By: Mrs Michal Porat-Zibman

In the middle of Parshat Behaalotcha, the Torah records the story of the command to Moshe to construct the 'chatzotzrot', the trumpets. The point of these trumpets was to blow them at assigned times. For example, in Psukim 8-9 of Perek 10, the Torah tells us as follows:"If you are going to war against the enemy in your should blow the trumpets and you will be remembered before G-d.....On days of joy and should blow the trumpets...and it will be a reminder for G-d".

Although we obviously no longer have these trumpets, and we are no longer commanded to blow them on these occasions, I still think that there is an eternal message that the Torah is giving over to us through this story and command.

The question that arises is how could it be that we have the same commandment, the same Mitzvah, as a response to two very different emotional states of mind? When one goes to war, the mind and heart are clearly in a very different place than they are when one is preparing for a joyous day whether personally or nationally. It seems that the Torah commands us to have the same reaction, even though the scenarios could not be more different.

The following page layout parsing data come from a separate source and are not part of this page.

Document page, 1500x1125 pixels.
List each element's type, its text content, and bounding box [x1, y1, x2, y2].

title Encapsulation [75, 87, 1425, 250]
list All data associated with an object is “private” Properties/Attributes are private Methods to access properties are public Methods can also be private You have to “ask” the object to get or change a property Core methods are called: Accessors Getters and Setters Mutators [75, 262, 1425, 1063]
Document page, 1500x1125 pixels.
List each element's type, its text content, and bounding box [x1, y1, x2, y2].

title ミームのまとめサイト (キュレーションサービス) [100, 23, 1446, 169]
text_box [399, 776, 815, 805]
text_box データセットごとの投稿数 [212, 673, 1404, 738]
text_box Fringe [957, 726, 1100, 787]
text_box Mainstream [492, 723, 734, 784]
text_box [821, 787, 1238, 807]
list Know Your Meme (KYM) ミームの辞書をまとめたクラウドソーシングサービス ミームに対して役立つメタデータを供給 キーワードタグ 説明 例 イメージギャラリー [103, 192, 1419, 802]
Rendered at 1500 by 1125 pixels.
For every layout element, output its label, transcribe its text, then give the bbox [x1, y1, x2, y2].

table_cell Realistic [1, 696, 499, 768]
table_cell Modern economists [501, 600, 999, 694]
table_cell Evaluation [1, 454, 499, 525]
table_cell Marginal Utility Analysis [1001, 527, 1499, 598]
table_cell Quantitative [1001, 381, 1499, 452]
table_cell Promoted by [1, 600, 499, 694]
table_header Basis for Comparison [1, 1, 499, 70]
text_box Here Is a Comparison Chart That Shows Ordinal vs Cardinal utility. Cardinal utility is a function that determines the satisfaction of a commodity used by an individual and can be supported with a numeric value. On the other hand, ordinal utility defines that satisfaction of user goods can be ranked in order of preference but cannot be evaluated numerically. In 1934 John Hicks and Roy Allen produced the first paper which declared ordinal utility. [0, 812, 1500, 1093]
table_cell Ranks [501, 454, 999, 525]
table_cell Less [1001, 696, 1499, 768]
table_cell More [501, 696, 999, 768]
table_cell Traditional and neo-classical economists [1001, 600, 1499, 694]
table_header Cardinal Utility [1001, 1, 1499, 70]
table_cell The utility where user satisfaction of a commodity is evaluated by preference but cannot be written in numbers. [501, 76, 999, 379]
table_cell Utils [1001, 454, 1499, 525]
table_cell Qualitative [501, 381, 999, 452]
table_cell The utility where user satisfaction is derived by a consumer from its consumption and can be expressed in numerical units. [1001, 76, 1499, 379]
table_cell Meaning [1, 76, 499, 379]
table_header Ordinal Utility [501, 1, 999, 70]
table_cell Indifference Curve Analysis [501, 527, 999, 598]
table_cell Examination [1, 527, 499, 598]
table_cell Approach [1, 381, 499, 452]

One option is that each of these types of experiences are so profound and so intense, that words are not enough. It is an expression of emotion that is far beyond words, and only the sound of music, the sounds coming from the instrument, are adequately enough to fit the mood. Any other attempt at a sound- like speech- would diminish the intensity of an experience that words itself cannot capture.

Another option to consider might be that we are meant to be aware of the fact, that "Hakol Mishamayim"- everything comes from Hashem. As a result, we then turn to G-d in our greatest moments as well as in our weakest ones. The same action we were called upon to take then, 'to blow the trumpets before the Lord', we can translate today to the language of calling out to G-d; be it in prayer, in song, or in speech. We often blame G-d when things go wrong, but do we remember to thank G-d when things go right? We are called upon to join in saying Tehillim when someone is unfortunately going through a difficult time, but do we join in saying Tehillim when someone is celebrating a simcha? This weeks Parsha teaches us an eternal message through a temporary means. Be it trumpets, a kumzitz, a personal Tefillah, or any other means. When one confronts either a dangerous situation G-d Forbid, or an exciting one, one should turn to G-d and pray that He guide us through this time period, whatever it may be.